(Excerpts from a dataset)
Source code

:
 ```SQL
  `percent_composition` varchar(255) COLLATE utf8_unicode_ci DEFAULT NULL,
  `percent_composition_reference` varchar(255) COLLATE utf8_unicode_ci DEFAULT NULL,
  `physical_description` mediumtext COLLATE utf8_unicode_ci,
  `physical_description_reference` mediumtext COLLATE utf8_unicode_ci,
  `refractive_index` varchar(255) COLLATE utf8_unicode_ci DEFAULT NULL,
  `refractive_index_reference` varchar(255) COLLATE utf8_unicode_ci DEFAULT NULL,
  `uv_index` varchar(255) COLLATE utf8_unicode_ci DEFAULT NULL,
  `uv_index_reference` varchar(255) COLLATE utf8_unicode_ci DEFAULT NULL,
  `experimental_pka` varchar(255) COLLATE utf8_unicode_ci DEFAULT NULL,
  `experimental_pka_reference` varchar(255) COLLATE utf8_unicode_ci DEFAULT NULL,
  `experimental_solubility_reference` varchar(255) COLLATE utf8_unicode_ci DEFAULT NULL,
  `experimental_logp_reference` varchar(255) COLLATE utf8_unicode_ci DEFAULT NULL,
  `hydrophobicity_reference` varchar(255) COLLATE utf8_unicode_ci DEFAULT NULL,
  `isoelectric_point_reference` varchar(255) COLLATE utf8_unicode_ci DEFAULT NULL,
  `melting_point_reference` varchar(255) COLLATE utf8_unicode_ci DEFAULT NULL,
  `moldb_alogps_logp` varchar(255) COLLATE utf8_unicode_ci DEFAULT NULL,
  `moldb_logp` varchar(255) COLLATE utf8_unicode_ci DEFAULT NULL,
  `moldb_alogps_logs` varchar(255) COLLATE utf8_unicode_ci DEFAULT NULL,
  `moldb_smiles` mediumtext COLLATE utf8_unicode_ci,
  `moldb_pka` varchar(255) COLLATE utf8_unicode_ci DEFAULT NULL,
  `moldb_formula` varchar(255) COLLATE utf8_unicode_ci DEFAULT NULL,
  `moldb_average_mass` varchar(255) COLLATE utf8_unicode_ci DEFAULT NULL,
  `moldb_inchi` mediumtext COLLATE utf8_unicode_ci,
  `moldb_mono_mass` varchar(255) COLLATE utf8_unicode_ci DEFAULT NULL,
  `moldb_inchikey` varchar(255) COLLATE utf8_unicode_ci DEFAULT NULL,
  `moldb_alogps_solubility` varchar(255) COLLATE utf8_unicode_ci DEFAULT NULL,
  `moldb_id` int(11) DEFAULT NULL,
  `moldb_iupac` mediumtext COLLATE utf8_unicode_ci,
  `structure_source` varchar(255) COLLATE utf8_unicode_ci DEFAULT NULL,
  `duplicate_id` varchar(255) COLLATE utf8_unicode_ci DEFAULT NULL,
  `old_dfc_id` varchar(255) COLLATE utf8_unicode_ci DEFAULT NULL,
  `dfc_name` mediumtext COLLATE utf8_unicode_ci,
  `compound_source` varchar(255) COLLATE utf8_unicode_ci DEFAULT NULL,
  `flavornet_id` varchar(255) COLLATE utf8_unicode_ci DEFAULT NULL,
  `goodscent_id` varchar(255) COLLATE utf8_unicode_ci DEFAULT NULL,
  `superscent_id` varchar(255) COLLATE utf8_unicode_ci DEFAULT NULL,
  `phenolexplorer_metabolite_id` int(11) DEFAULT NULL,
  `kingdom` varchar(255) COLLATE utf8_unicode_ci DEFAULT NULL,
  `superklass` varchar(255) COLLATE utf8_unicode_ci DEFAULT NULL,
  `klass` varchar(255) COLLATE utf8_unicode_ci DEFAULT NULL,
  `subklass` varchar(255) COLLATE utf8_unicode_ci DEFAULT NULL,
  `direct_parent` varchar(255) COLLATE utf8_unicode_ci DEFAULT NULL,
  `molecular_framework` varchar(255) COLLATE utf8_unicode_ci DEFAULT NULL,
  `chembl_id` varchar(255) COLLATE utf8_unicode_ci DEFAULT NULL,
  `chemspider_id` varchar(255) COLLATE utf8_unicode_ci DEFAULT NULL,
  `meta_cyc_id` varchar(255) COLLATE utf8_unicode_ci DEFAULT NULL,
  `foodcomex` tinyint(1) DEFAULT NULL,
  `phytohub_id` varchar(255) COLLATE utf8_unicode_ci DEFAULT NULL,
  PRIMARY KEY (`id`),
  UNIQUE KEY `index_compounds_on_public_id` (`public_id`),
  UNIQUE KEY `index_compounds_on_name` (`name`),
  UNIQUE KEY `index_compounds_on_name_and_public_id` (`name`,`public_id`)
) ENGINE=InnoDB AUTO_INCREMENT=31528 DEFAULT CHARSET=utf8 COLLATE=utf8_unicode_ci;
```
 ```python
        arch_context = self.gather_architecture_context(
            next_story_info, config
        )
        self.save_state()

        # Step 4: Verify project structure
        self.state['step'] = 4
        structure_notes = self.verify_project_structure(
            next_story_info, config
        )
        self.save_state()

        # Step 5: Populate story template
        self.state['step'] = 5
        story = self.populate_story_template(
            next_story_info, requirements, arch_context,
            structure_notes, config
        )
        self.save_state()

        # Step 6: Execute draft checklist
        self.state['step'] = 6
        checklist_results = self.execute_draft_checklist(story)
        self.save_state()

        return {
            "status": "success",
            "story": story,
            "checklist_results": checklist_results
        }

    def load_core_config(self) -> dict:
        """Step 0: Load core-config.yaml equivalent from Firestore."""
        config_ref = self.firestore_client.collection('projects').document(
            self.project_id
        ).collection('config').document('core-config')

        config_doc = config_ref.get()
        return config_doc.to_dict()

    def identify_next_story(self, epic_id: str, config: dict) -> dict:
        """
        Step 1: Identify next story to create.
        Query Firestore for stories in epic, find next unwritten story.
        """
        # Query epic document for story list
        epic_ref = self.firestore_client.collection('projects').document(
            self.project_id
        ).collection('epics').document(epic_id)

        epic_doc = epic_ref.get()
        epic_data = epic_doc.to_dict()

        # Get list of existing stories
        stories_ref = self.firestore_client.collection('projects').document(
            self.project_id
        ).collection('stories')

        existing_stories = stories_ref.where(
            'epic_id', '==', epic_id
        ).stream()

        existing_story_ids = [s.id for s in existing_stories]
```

- **Problem description**: Your answer must be an exact copy of all the entries.

- **Task result**:
Source code

:
 ```SQL
  `percent_composition` varchar(255) COLLATE utf8_unicode_ci DEFAULT NULL,
  `percent_composition_reference` varchar(255) COLLATE utf8_unicode_ci DEFAULT NULL,
  `physical_description` mediumtext COLLATE utf8_unicode_ci,
  `physical_description_reference` mediumtext COLLATE utf8_unicode_ci,
  `refractive_index` varchar(255) COLLATE utf8_unicode_ci DEFAULT NULL,
  `refractive_index_reference` varchar(255) COLLATE utf8_unicode_ci DEFAULT NULL,
  `uv_index` varchar(255) COLLATE utf8_unicode_ci DEFAULT NULL,
  `uv_index_reference` varchar(255) COLLATE utf8_unicode_ci DEFAULT NULL,
  `experimental_pka` varchar(255) COLLATE utf8_unicode_ci DEFAULT NULL,
  `experimental_pka_reference` varchar(255) COLLATE utf8_unicode_ci DEFAULT NULL,
  `experimental_solubility_reference` varchar(255) COLLATE utf8_unicode_ci DEFAULT NULL,
  `experimental_logp_reference` varchar(255) COLLATE utf8_unicode_ci DEFAULT NULL,
  `hydrophobicity_reference` varchar(255) COLLATE utf8_unicode_ci DEFAULT NULL,
  `isoelectric_point_reference` varchar(255) COLLATE utf8_unicode_ci DEFAULT NULL,
  `melting_point_reference` varchar(255) COLLATE utf8_unicode_ci DEFAULT NULL,
  `moldb_alogps_logp` varchar(255) COLLATE utf8_unicode_ci DEFAULT NULL,
  `moldb_logp` varchar(255) COLLATE utf8_unicode_ci DEFAULT NULL,
  `moldb_alogps_logs` varchar(255) COLLATE utf8_unicode_ci DEFAULT NULL,
  `moldb_smiles` mediumtext COLLATE utf8_unicode_ci,
  `moldb_pka` varchar(255) COLLATE utf8_unicode_ci DEFAULT NULL,
  `moldb_formula` varchar(255) COLLATE utf8_unicode_ci DEFAULT NULL,
  `moldb_average_mass` varchar(255) COLLATE utf8_unicode_ci DEFAULT NULL,
  `moldb_inchi` mediumtext COLLATE utf8_unicode_ci,
  `moldb_mono_mass` varchar(255) COLLATE utf8_unicode_ci DEFAULT NULL,
  `moldb_inchikey` varchar(255) COLLATE utf8_unicode_ci DEFAULT NULL,
  `moldb_alogps_solubility` varchar(255) COLLATE utf8_unicode_ci DEFAULT NULL,
  `moldb_id` int(11) DEFAULT NULL,
  `moldb_iupac` mediumtext COLLATE utf8_unicode_ci,
  `structure_source` varchar(255) COLLATE utf8_unicode_ci DEFAULT NULL,
  `duplicate_id` varchar(255) COLLATE utf8_unicode_ci DEFAULT NULL,
  `old_dfc_id` varchar(255) COLLATE utf8_unicode_ci DEFAULT NULL,
  `dfc_name` mediumtext COLLATE utf8_unicode_ci,
  `compound_source` varchar(255) COLLATE utf8_unicode_ci DEFAULT NULL,
  `flavornet_id` varchar(255) COLLATE utf8_unicode_ci DEFAULT NULL,
  `goodscent_id` varchar(255) COLLATE utf8_unicode_ci DEFAULT NULL,
  `superscent_id` varchar(255) COLLATE utf8_unicode_ci DEFAULT NULL,
  `phenolexplorer_metabolite_id` int(11) DEFAULT NULL,
  `kingdom` varchar(255) COLLATE utf8_unicode_ci DEFAULT NULL,
  `superklass` varchar(255) COLLATE utf8_unicode_ci DEFAULT NULL,
  `klass` varchar(255) COLLATE utf8_unicode_ci DEFAULT NULL,
  `subklass` varchar(255) COLLATE utf8_unicode_ci DEFAULT NULL,
  `direct_parent` varchar(255) COLLATE utf8_unicode_ci DEFAULT NULL,
  `molecular_framework` varchar(255) COLLATE utf8_unicode_ci DEFAULT NULL,
  `chembl_id` varchar(255) COLLATE utf8_unicode_ci DEFAULT NULL,
  `chemspider_id` varchar(255) COLLATE utf8_unicode_ci DEFAULT NULL,
  `meta_cyc_id` varchar(255) COLLATE utf8_unicode_ci DEFAULT NULL,
  `foodcomex` tinyint(1) DEFAULT NULL,
  `phytohub_id` varchar(255) COLLATE utf8_unicode_ci DEFAULT NULL,
  PRIMARY KEY (`id`),
  UNIQUE KEY `index_compounds_on_public_id` (`public_id`),
  UNIQUE KEY `index_compounds_on_name` (`name`),
  UNIQUE KEY `index_compounds_on_name_and_public_id` (`name`,`public_id`)
) ENGINE=InnoDB AUTO_INCREMENT=31528 DEFAULT CHARSET=utf8 COLLATE=utf8_unicode_ci;
```
 ```python
        arch_context = self.gather_architecture_context(
            next_story_info, config
        )
        self.save_state()

        # Step 4: Verify project structure
        self.state['step'] = 4
        structure_notes = self.verify_project_structure(
            next_story_info, config
        )
        self.save_state()

        # Step 5: Populate story template
        self.state['step'] = 5
        story = self.populate_story_template(
            next_story_info, requirements, arch_context,
            structure_notes, config
        )
        self.save_state()

        # Step 6: Execute draft checklist
        self.state['step'] = 6
        checklist_results = self.execute_draft_checklist(story)
        self.save_state()

        return {
            "status": "success",
            "story": story,
            "checklist_results": checklist_results
        }

    def load_core_config(self) -> dict:
        """Step 0: Load core-config.yaml equivalent from Firestore."""
        config_ref = self.firestore_client.collection('projects').document(
            self.project_id
        ).collection('config').document('core-config')

        config_doc = config_ref.get()
        return config_doc.to_dict()

    def identify_next_story(self, epic_id: str, config: dict) -> dict:
        """
        Step 1: Identify next story to create.
        Query Firestore for stories in epic, find next unwritten story.
        """
        # Query epic document for story list
        epic_ref = self.firestore_client.collection('projects').document(
            self.project_id
        ).collection('epics').document(epic_id)

        epic_doc = epic_ref.get()
        epic_data = epic_doc.to_dict()

        # Get list of existing stories
        stories_ref = self.firestore_client.collection('projects').document(
            self.project_id
        ).collection('stories')

        existing_stories = stories_ref.where(
            'epic_id', '==', epic_id
        ).stream()

        existing_story_ids = [s.id for s in existing_stories]
```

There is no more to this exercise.